5) Firewall-Software installieren
Als zusätzliche Vorsichtsmaßnahme empfiehlt sich die Installation der Firewall-Software Little Snitch. Sie überwacht den eingehenden und ausgehenden Netzwerkverkehr und kann dubiose Verbindungen aufspüren und gegebenenfalls blockieren.

Kommentare

SnowLeo bleibt drauf trotz aller Unkenrufe. Apple muss einsehen, dass das beste OSX ist und war.
Es ist wieder mal ein Kampf zwischen Usern und Apple, genauso wie bei XP. Ich brauche den ganzen Mavericks Kram nicht. Bin zufrieden was ich habe und das entspricht wohl nicht der Apple und sonst welcher Konzernenpolitik. Wir haben ein Produkt das ausgereift ist und nur wenige Verbesserungen braucht. OH GOTT DAS DAS DARF NICHT SEIN...;-)

Kann mich dem Artikel voll und ganz anschließen.

Bei mir muss auf einem Mac noch Snow Leo laufen, weil ich schlichtweg keine Lust habe, eine vierstellige Summe für Software-Upgrades hinzulegen. Vielleicht 2015 oder so.

Snow Leo ist flott, ausgereift und ohne Schnickschnack. Für mich das beste Mac OS der letzten Jahre.

"2) Vorsicht vor Dateien zweifelhafter Herkunft
Wer häufig Dateien erhält – egal ob via Internet oder auf Datenträgern – sollte unter OS X 10.6.8 sehr genau hinschauen. Durch offene Sicherheitslücken in Komponenten wie ImageIO oder QuickTime könnten Angreifer ebenfalls Schaden anrichten. Daher gilt: Dateien nur dann öffnen, wenn der Absender absolut vertrauenswürdig ist."

"Hinschauen" nützt garnichts.
Egal unter welchem Betriebssystem, Absender in Mails lassen sich sehr leicht fälschen. Deshalb kann man z. Z. nie feststellen ob die vertrauenswürdig ist.
Der Mailanhang vom Kumpel mit Bilder seiner nackten Katze kann also von einem ganz anderen stammen, mit Schadsoftware drinne.

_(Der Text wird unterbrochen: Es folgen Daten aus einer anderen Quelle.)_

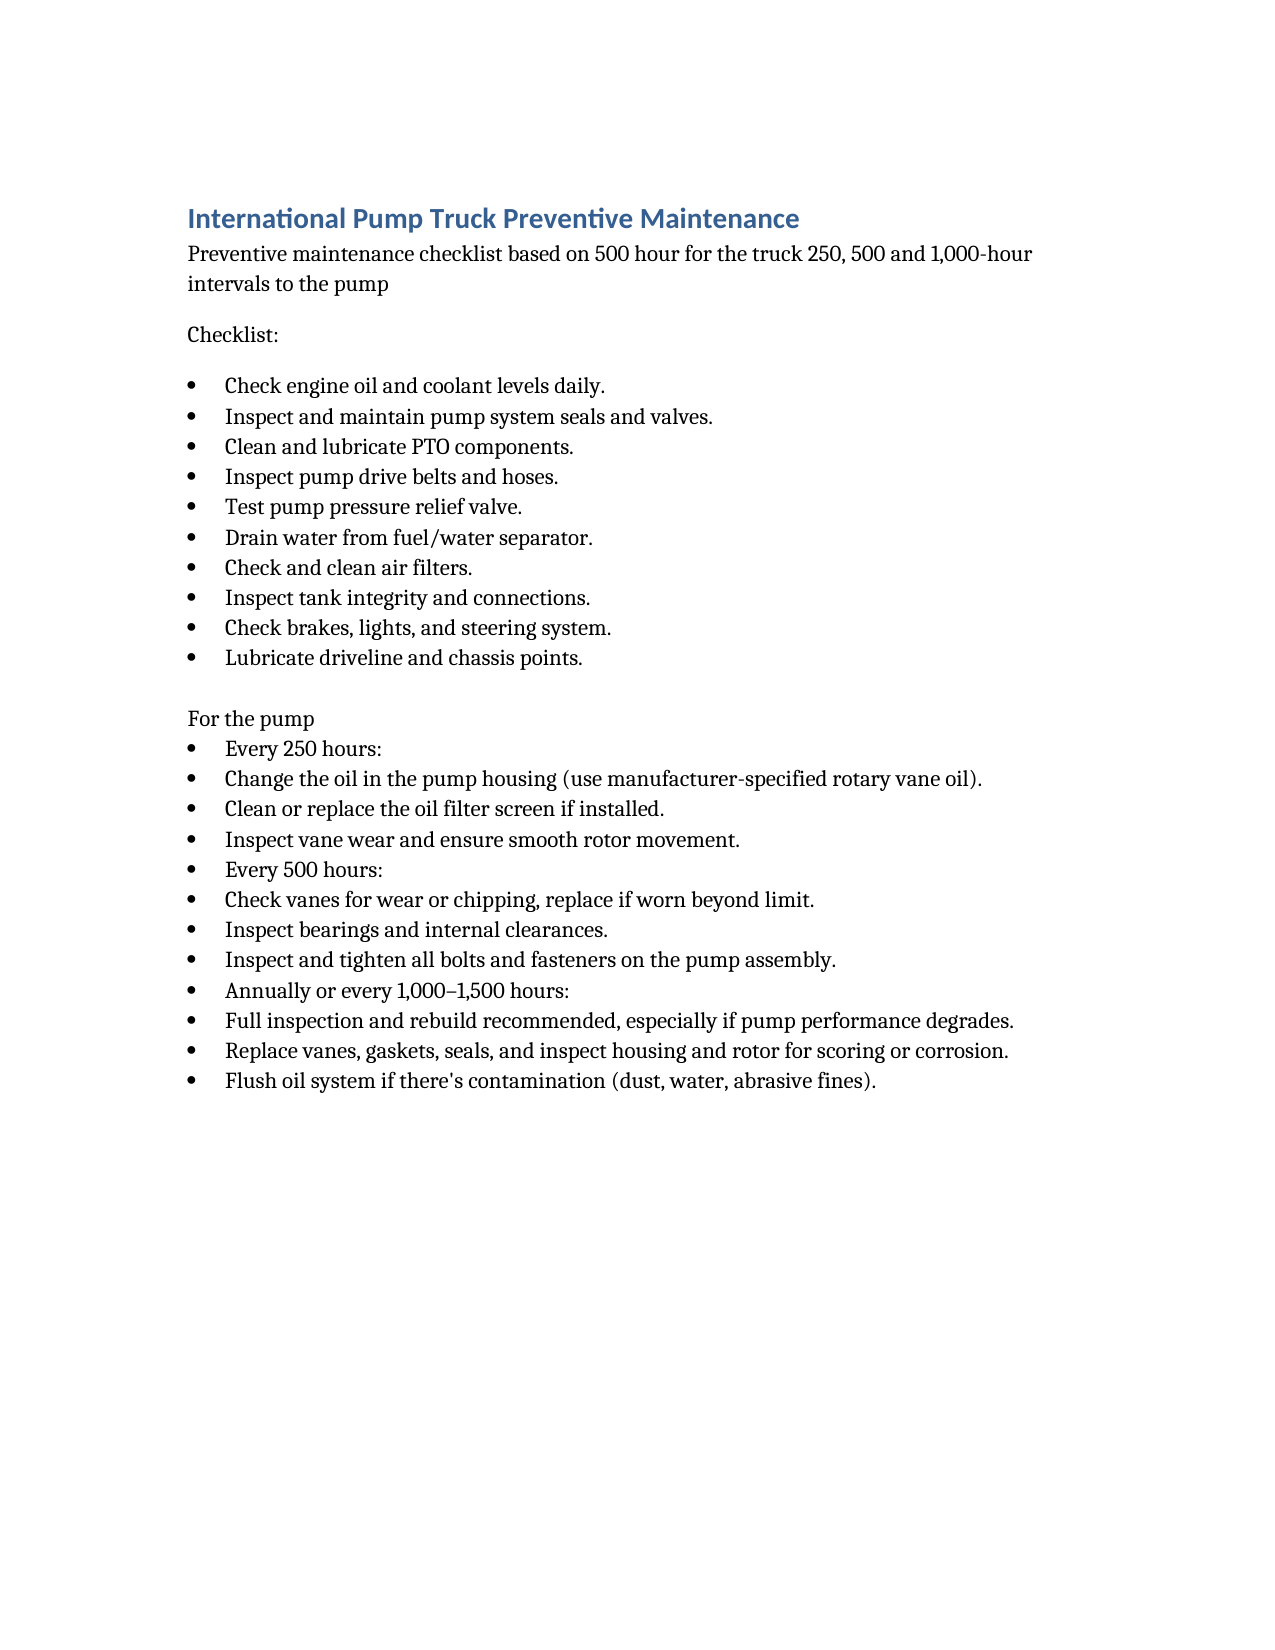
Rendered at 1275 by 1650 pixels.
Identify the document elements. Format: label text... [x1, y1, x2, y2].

list For the pump [187, 706, 1087, 732]
list Inspect tank integrity and connections. [187, 585, 1087, 611]
list Check vanes for wear or chipping, replace if worn beyond limit. [187, 887, 1087, 913]
list Clean or replace the oil filter screen if installed. [187, 796, 1087, 822]
list Change the oil in the pump housing (use manufacturer-specified rotary vane oil). [187, 766, 1087, 792]
list Inspect bearings and internal clearances. [187, 917, 1087, 943]
list Inspect vane wear and ensure smooth rotor movement. [187, 826, 1087, 853]
text Checklist: [187, 322, 1087, 348]
list Test pump pressure relief valve. [187, 494, 1087, 520]
text Preventive maintenance checklist based on 500 hour for the truck 250, 500 and 1,000-hour intervals to the pump [187, 241, 1087, 297]
subtitle International Pump Truck Preventive Maintenance [187, 200, 1087, 236]
list Clean and lubricate PTO components. [187, 434, 1087, 460]
list Inspect pump drive belts and hoses. [187, 464, 1087, 490]
list Check engine oil and coolant levels daily. [187, 373, 1087, 399]
list Inspect and maintain pump system seals and valves. [187, 403, 1087, 430]
list Flush oil system if there's contamination (dust, water, abrasive fines). [187, 1068, 1087, 1094]
list Inspect and tighten all bolts and fasteners on the pump assembly. [187, 947, 1087, 973]
list Every 500 hours: [187, 857, 1087, 883]
list Annually or every 1,000–1,500 hours: [187, 977, 1087, 1004]
list Check brakes, lights, and steering system. [187, 615, 1087, 641]
list Drain water from fuel/water separator. [187, 524, 1087, 551]
list Check and clean air filters. [187, 554, 1087, 581]
list Full inspection and rebuild recommended, especially if pump performance degrades. [187, 1008, 1087, 1034]
list Every 250 hours: [187, 736, 1087, 762]
list Replace vanes, gaskets, seals, and inspect housing and rotor for scoring or corrosion. [187, 1038, 1087, 1064]
list Lubricate driveline and chassis points. [187, 645, 1087, 671]
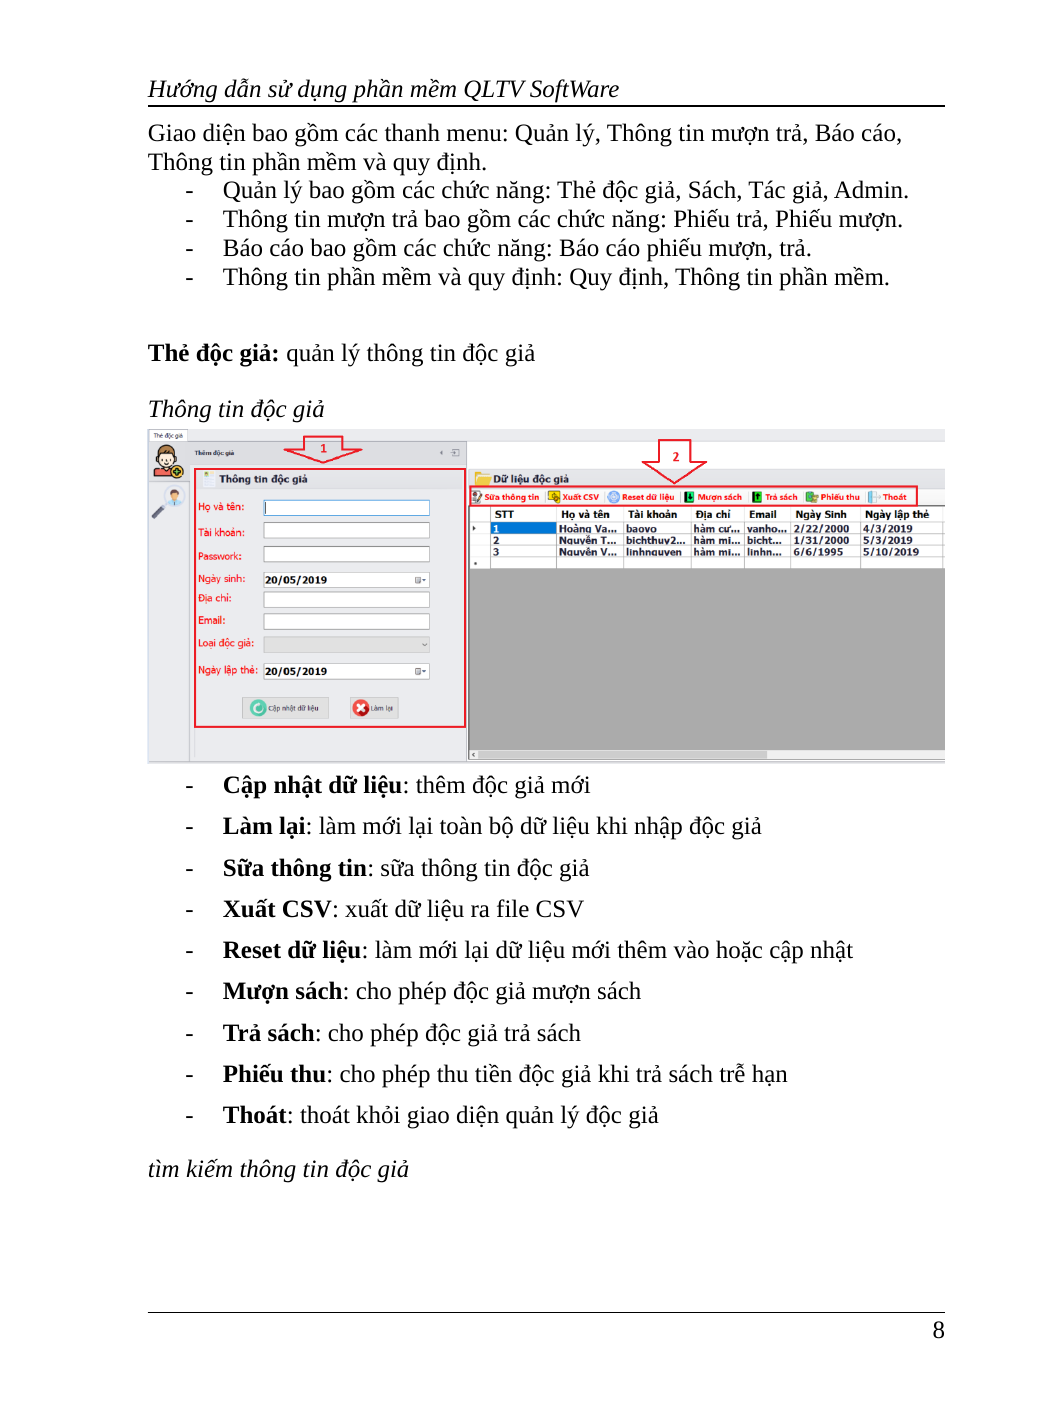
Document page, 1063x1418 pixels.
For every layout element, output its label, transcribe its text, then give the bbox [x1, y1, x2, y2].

list Phiếu thu: cho phép thu tiền độc giả khi trả sách trễ hạn [185, 1059, 945, 1088]
list Cập nhật dữ liệu: thêm độc giả mới [185, 764, 945, 799]
subtitle Thông tin độc giả [148, 394, 945, 423]
list Xuất CSV: xuất dữ liệu ra file CSV [185, 894, 945, 923]
list Mượn sách: cho phép độc giả mượn sách [185, 976, 945, 1005]
list Sữa thông tin: sữa thông tin độc giả [185, 853, 945, 881]
list Thông tin phần mềm và quy định: Quy định, Thông tin phần mềm. [185, 262, 945, 291]
subtitle Thẻ độc giả: quản lý thông tin độc giả [148, 332, 945, 369]
picture [147, 429, 945, 764]
list Trả sách: cho phép độc giả trả sách [185, 1018, 945, 1046]
list Reset dữ liệu: làm mới lại dữ liệu mới thêm vào hoặc cập nhật [185, 935, 945, 964]
list Thông tin mượn trả bao gồm các chức năng: Phiếu trả, Phiếu mượn. [185, 204, 945, 233]
subtitle tìm kiếm thông tin độc giả [148, 1154, 945, 1183]
list Thoát: thoát khỏi giao diện quản lý độc giả [185, 1100, 945, 1129]
list Làm lại: làm mới lại toàn bộ dữ liệu khi nhập độc giả [185, 811, 945, 840]
list Quản lý bao gồm các chức năng: Thẻ độc giả, Sách, Tác giả, Admin. [185, 176, 945, 204]
list Báo cáo bao gồm các chức năng: Báo cáo phiếu mượn, trả. [185, 233, 945, 262]
text Giao diện bao gồm các thanh menu: Quản lý, Thông tin mượn trả, Báo cáo, Thông tin phần mềm và quy định. [148, 118, 945, 176]
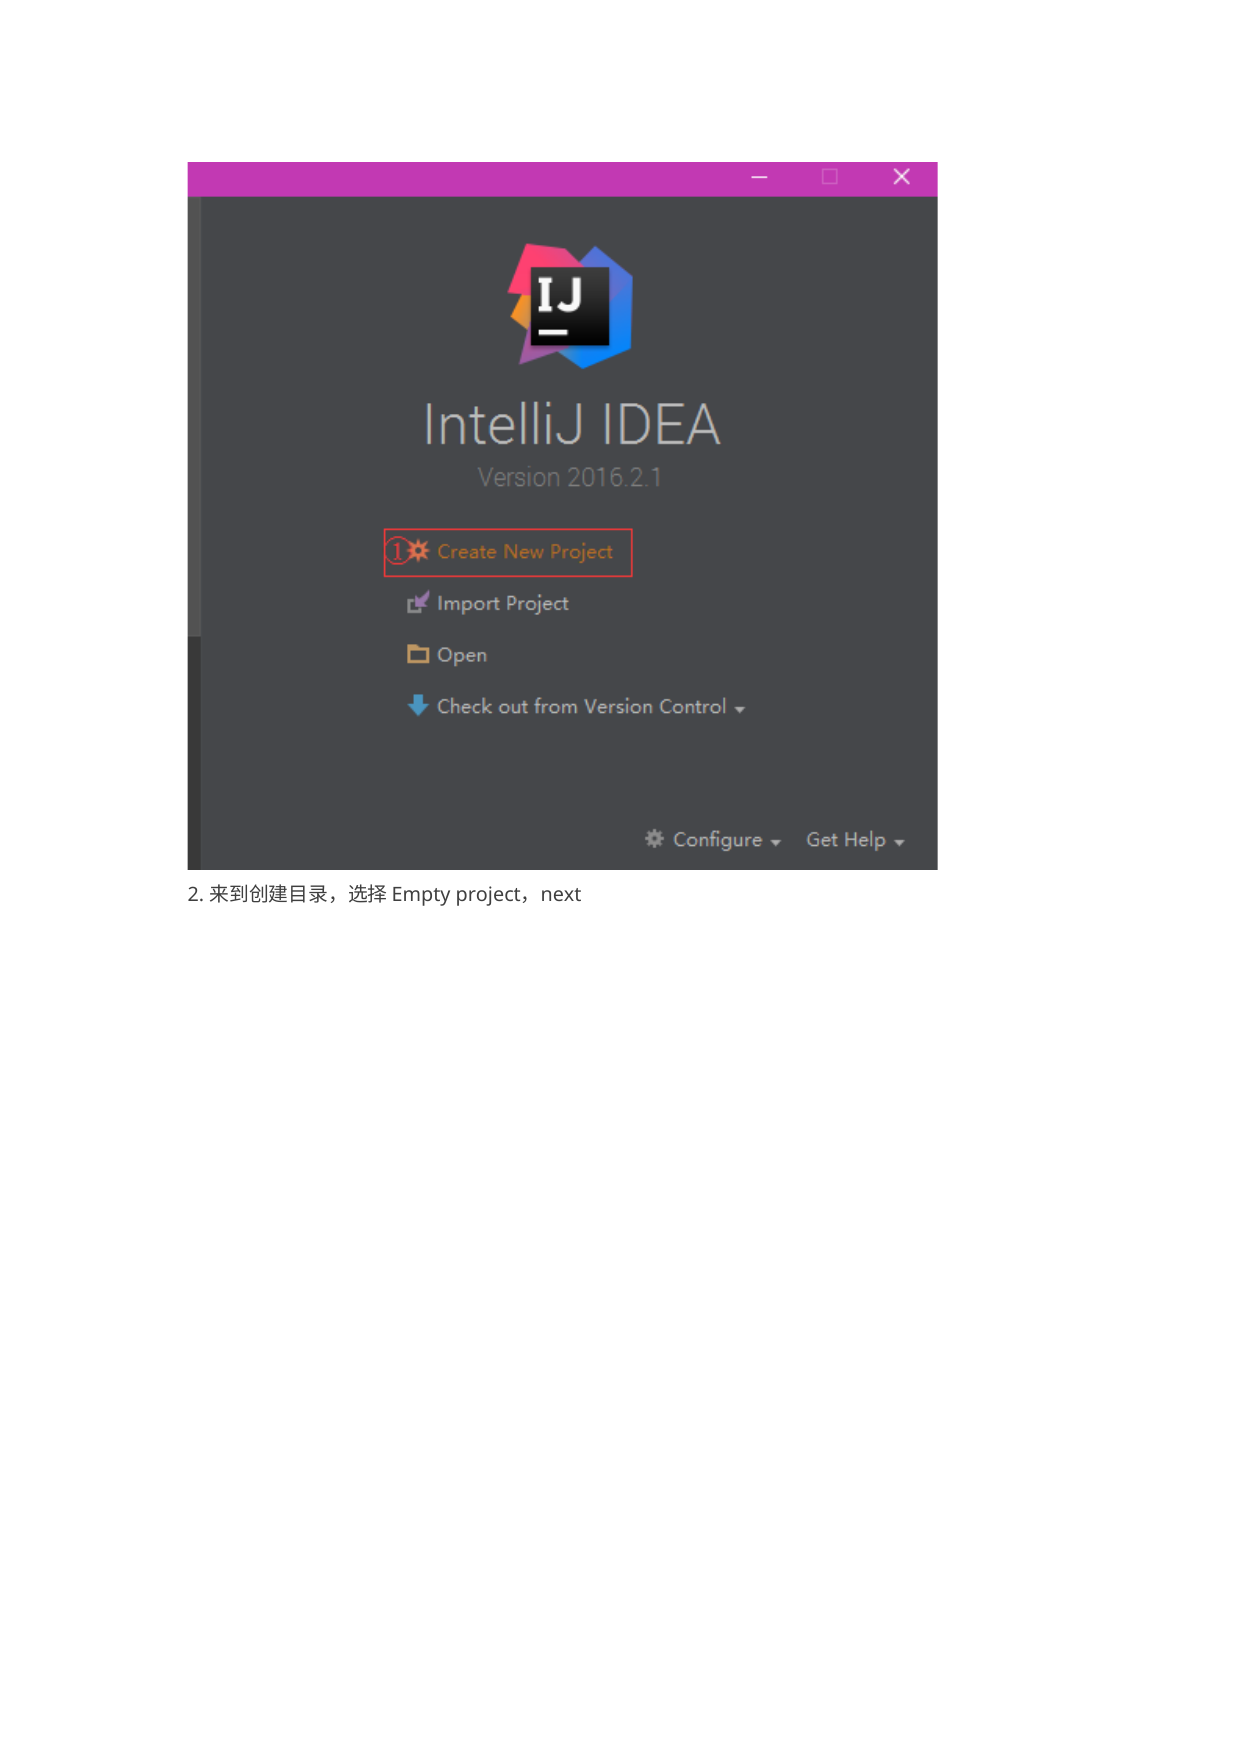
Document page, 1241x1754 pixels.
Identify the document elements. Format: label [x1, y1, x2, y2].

text [187, 162, 1053, 909]
picture [187, 162, 938, 870]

Sicher ist nur eines: Niemals einen Mailanhang oder eine URL in einer Mail per Doppelklick öffnen.
Stattdessen den Mailanhang speichern, dann per Rechtsklick: Öffnen mit.
Wird dann statt der Vorschau / Bildbearbeitung das Terminal oder der DiskImageMounter zum Öffnen angeboten, weiß man das es Schadsoftware ist.

Ähnlich ist es bei einem Link in einer Mail. Link kopieren, in das Adressfeld des Browsers einfügen, und sehen ob da wirklich das drinne steht was es sein soll.

[quote=aapl]"Hinschauen" nützt garnichts.[/quote]

Eben doch! Indem man sich den Header von Mails mit Anhängen anschaut.

Aber der Tipp mit Mailanhänge erst Speichern, dann Öffnen, ist nicht verkehrt.

Deshalb bleibt es drauf und wird weiter genutzt. Safari hat sich unter Snow Leo zwar massiv verbessert, wird aber nur selten genutzt, weil FF besser konfigurierbar ist. Zudem war Safari jahrelang ziemlicher Kernschrott, deshalb FF.